> **Aufgabenstellung**
a – Prüfen Sie anhand des Textes zum dänischen Museumsgesetz, ob die folgenden Aussagen zutreffen: (i) Der Junglandwirt muss 250.000 Kronen zahlen. (ii) Ein Bauherr kann die Ausgrabungen stoppen. (iii) Die Meierei Thise zahlte 1,9 Milliarden Kronen. Antworten Sie jeweils mit Ja oder Nein und zitieren Sie die entscheidende Textstelle wörtlich.
b – Führen Sie den Text zum dänischen Museumsgesetz im Anschluss an seinen letzten Satz weiter.

> **Ausgewählter Auszug**
++++++++++++++++++++

Seit 2002 haben öffentliche Kassen und private Investoren insgesamt 1,9 Milliarden Kronen zahlen müssen, weil bei ihren Bauvorhaben historische Funde zutage gekommen sind. Wer nämlich in Dänemark im Untergrund fündig wird, muss zahlen. So schreibt es das Museumsgesetz vor – ein hoffnungslos veraltetes Gesetz.

Jüngst musste ein junger Landwirt aus Jütland tief in die Tasche greifen, weil bei den Erdarbeiten auf seinem Grundstück bei Stoholm ein Grab und sieben Häuser aus der Eisenzeit auftauchten. Danach mussten die Bagger abgezogen werden, und stattdessen rückte das archäologische Team des verantwortlichen Museums an.

Die Einrichtung entscheidet selbst, wonach und wie lange in dem Untergrund gegraben und geforscht wird. Zahlen tut es unter allen Umständen der Bauherr selbst. In diesem Fall muss der Junglandwirt 250.000 Kronen zahlen. Nicht gerade ein schöner Dank dafür, dass er ein Stück dänische Geschichte ans Licht befördert hat.

Ein Bauherr hat keine Möglichkeit, die Ausgrabungen zu stoppen – was auch nicht sinngemäß wäre, wenn schon einmal die Chance besteht, aus der Geschichte zu lernen – aber er hat auch keine Möglichkeit, gegen die anfallenden Kosten zu protestieren, geschweige denn, sie erstattet zu bekommen.

Nicht nur die Landwirtschaft ist darüber verwundert, dass diese Regelung seit Jahren Wirtschaftsunternehmen und Privatleuten Kosten für Maßnahmen auferlegt, für die man nicht verantwortlich ist, und wo man keine Chance hat, sie vorher abzuschätzen. Ein Unternehmen wie die Meierei Thise musste in Verbindung mit einem Neubau ebenfalls für die Museumsarbeiten zahlen: 1,9 Millionen Kronen.

++++++++++++++++++++

> **Verfügbare Daten**
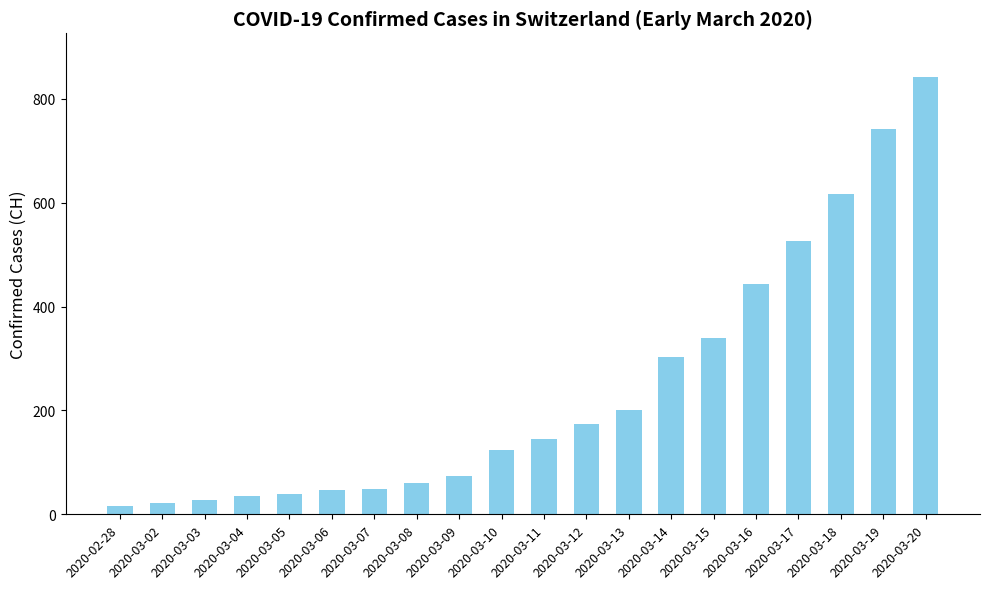

Which label corresponds to the largest value in the chart?

2020-03-20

++++++++++++++++++++

> **Ergebnisse in Reihenfolge**
a –
(i) Ja: „In diesem Fall muss der Junglandwirt 250.000 Kronen zahlen.“
(ii) Nein: „Ein Bauherr hat keine Möglichkeit, die Ausgrabungen zu stoppen“
(iii) Nein: „Ein Unternehmen wie die Meierei Thise musste in Verbindung mit einem Neubau ebenfalls für die Museumsarbeiten zahlen: 1,9 Millionen Kronen.“

b –
Die Funde, die zutage kommen, sind laut den Museen wichtig, können sie doch die Geschichte des Landes neu (be)schreiben. Gerade deswegen müsste es nicht die Aufgabe des einzelnen Häuslebauers oder Unternehmens sein, die Kosten für archäologische Ausgrabungen zu übernehmen.

Die Erforschung der Geschichte Dänemarks ist eine Gemeinschaftsaufgabe, die nicht auf das Prinzip Zufall bauen, sondern von uns allen bezahlt werden sollte – also vom Staat. Es besteht darüber hinaus auch das Risiko, dass bereits bei der Durchführung von Projekten in den vergangenen 15 Jahren wichtige Funde wieder verschüttet worden sind – weil niemand wirklich gern die Rechnung anderer übernimmt.

Das Gesetz ist und bleibt eine historische Ungerechtigkeit, das mit seiner Abschaffung baldigst in die Geschichtsschreibung übergehen sollte.